REQUIREMENTS:
- A) Copy the passage of the essay on priests and marriage advice word for word, from "After almost twenty" up to and including "can laugh derisively.".
- B) Quote verbatim the lines of the rows from the line with "Trace the roads" up to and including the line with "road 4 (residential): [(260,125),(257,0)]", and nothing else.

One night, my buddy Larry was driving me home from the house he shared with his then-fiancée, Mary. The two of them were in the early stages of wedding planning; I was to wear two hats — music coordinator and best man. As part of the process, to satisfy Mary’s parents, they were also going through the archdiocesan wedding preparation classes so the marriage could be blessed by the Catholic Church.
Larry, a generic Methodist, was grumbling about the unnecessary megillah (as he saw it) of taking the classes; although I was veering towards liberalism, I tried to play devil’s advocate. Finally, he stated, “I just don’t believe priests can say anything useful to me about marriage.” I asked why not.
He glanced at me in surprise, and barked, “Because I can f***!”
After a moment to swallow my irritation, I decided to paraphrase a riposte made by John Randolph when ridiculed for his impotence. “Congratulations; you’ve just declared yourself the equal of every dog and jackass in the world.”
After almost twenty years’ reflection, I’ve decided that the reason so many people — men more than women, I would hazard a guess — take such silly, inordinate pride over a successful conquest is because we’re not like other animals. With animals, pheromones and cerebral cortices take over; consent is rarely an issue, though male dogs and cats have been known to rape neuters. But a human can say no … worse, s/he can laugh derisively.
But my friend Larry was never alone even in 1993, a full nine years prior to the “Long Lent” of the American predator-priest scandals. Carrie Snow once compared a male gynecologist to an auto mechanic who doesn’t know how to drive; something of the same idea powers the “what do professional celibates know about sex” argument.
But with all due respect to Fr. Dwight Longenecker and all the other fine priests who are married with children, just as you don’t need to be able to drive in order to fix a car, you don’t need to be married in order to give advice on marriage. In fact, one’s own experiences can skew one’s perception; I’d no sooner take marriage advice from a thrice-divorced man or woman than I would business advice from a perpetual bankrout. This is exactly why Alfred Kinsey’s “reports” on sexuality were so badly flawed: too often, he participated in his own experiments, and therefore intruded his own psychological imperatives into his conclusions.

PROVIDED RECORDS:
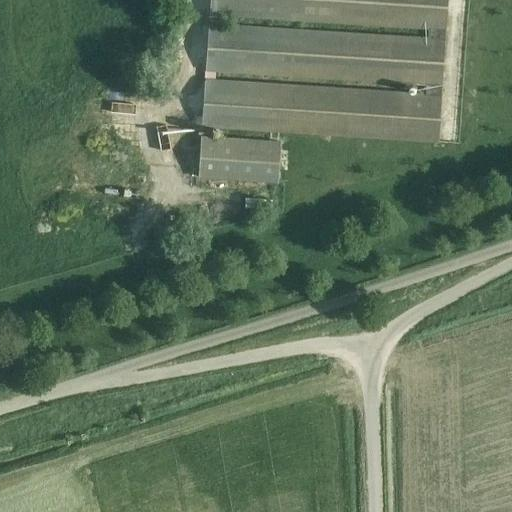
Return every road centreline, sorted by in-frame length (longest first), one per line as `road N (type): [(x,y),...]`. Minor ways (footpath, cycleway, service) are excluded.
==
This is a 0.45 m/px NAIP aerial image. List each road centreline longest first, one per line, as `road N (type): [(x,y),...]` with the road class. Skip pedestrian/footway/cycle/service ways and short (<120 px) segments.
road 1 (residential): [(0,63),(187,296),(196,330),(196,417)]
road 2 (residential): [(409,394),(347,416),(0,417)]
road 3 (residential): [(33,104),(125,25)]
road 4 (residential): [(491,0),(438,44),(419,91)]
...
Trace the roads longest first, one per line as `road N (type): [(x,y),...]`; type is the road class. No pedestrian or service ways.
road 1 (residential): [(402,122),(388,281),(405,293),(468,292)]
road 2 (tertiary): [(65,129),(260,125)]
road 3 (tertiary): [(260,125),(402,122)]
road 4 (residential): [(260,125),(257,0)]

SOLUTIONS TO EACH TASK:
- A)
After almost twenty years’ reflection, I’ve decided that the reason so many people — men more than women, I would hazard a guess — take such silly, inordinate pride over a successful conquest is because we’re not like other animals. With animals, pheromones and cerebral cortices take over; consent is rarely an issue, though male dogs and cats have been known to rape neuters. But a human can say no … worse, s/he can laugh derisively.

- B)
Trace the roads longest first, one per line as `road N (type): [(x,y),...]`; type is the road class. No pedestrian or service ways.
road 1 (residential): [(402,122),(388,281),(405,293),(468,292)]
road 2 (tertiary): [(65,129),(260,125)]
road 3 (tertiary): [(260,125),(402,122)]
road 4 (residential): [(260,125),(257,0)]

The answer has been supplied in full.